E mi chiedo… se un tale evento succedesse su al nord…
Davvero ricostruiremmo tutto in tempo record, come ci vantiamo di poter fare?
Davvero le nostre case resterebbero perfettamente intatte?
Davvero saremmo così grati ai volontari rimasti a disposizione per mesi e mesi?

Ho molti dubbi al proposito.
Non sputo sul piatto dove mangio, ma nemmeno su quello del mio vicino.

"L'essenziale è riuscire ad avere qualche cosa di buono da fare
o almeno da dire
per non restare a guardare.
L'essenziale è provare a dare il meglio
perchè a dare il peggio c'è sempre tempo.
E infatti come vedi è tornato l'inverno…

L'essenziale è provare a fare in modo di avere sempre qualcosa in cui credi
da inseguire
per non restare a piedi.
L'essenziale è riuscire a dare forma anche a quello che ti sembra assurdo
e se pensi al futuro
non tutto è perduto."

Tiromancino, L'essenziale

— continua —

Giovedì, 7 ottobre 2010
Eccomi tornato.
Che dire… ho scritto molto, ma avrei dovuto essere ancora più prolisso.
Non bastano queste righe a descrivere tutto quello che ho provato in questo breve viaggio a l'Aquila.
Anche stavolta, appena dopo esser partito, mi è scesa una lacrima. Mi mancheranno questi posti e le persone conosciute.
Sarò un sentimentale… ma ne vado fiero.

Ora… è tempo di riflessioni. Ci saranno molte decisioni da prendere nell'immediato futuro.
Alcune di poco conto, altre definitive.
Il rivedere un posto lontano ma a cui sei comunque legato, le riflessioni condivise con Stefy, i discorsi con le persone conosciute in questi giorni, mi hanno portato a delle considerazioni. Sul come si vivono situazioni estreme, su come possono coinvolgerci. Su come dobbiamo comunque uscirne, se vogliamo andare avanti. Sulle infinite mentalità diverse.

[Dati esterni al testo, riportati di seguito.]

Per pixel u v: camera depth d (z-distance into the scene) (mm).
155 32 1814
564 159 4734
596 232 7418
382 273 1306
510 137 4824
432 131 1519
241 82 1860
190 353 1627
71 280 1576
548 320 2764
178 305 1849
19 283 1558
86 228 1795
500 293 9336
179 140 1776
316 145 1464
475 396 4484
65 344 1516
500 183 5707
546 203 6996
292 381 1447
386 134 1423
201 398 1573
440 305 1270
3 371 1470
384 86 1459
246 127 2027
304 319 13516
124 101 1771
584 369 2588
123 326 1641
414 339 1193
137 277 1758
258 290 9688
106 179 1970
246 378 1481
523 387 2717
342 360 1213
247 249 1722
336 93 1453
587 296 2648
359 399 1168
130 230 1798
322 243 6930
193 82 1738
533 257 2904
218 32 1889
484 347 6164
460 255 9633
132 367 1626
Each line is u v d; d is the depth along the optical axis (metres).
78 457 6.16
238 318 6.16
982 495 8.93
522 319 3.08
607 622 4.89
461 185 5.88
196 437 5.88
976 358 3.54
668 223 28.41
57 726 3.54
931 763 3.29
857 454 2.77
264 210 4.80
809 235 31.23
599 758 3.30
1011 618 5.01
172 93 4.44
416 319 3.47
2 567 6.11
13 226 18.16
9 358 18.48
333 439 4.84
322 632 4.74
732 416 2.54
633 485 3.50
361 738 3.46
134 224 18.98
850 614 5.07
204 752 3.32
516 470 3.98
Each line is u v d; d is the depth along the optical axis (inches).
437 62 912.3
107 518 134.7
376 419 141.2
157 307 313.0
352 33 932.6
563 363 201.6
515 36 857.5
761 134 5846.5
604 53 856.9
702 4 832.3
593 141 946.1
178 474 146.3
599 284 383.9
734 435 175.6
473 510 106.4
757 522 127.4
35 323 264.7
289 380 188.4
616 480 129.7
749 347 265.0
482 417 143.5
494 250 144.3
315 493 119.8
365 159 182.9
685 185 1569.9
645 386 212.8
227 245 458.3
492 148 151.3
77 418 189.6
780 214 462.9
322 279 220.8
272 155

Sulle affinità. E qui i sogni si fan sentire…

Non è facile trovare una persona che ti sia così affine. Pensi di averla trovata, e poi ogni giorno che passa ti rendi conto che non è così e che anzi le differenze si fanno via via inconciliabili.
Compromessi, per andare avanti… o ricerca?
Vedremo. Se non altro ora ho le idee molto più chiare.

I viaggi vanno vissuti. E condivisi.
Anche con quella parte di te che nascondi anche a te stesso.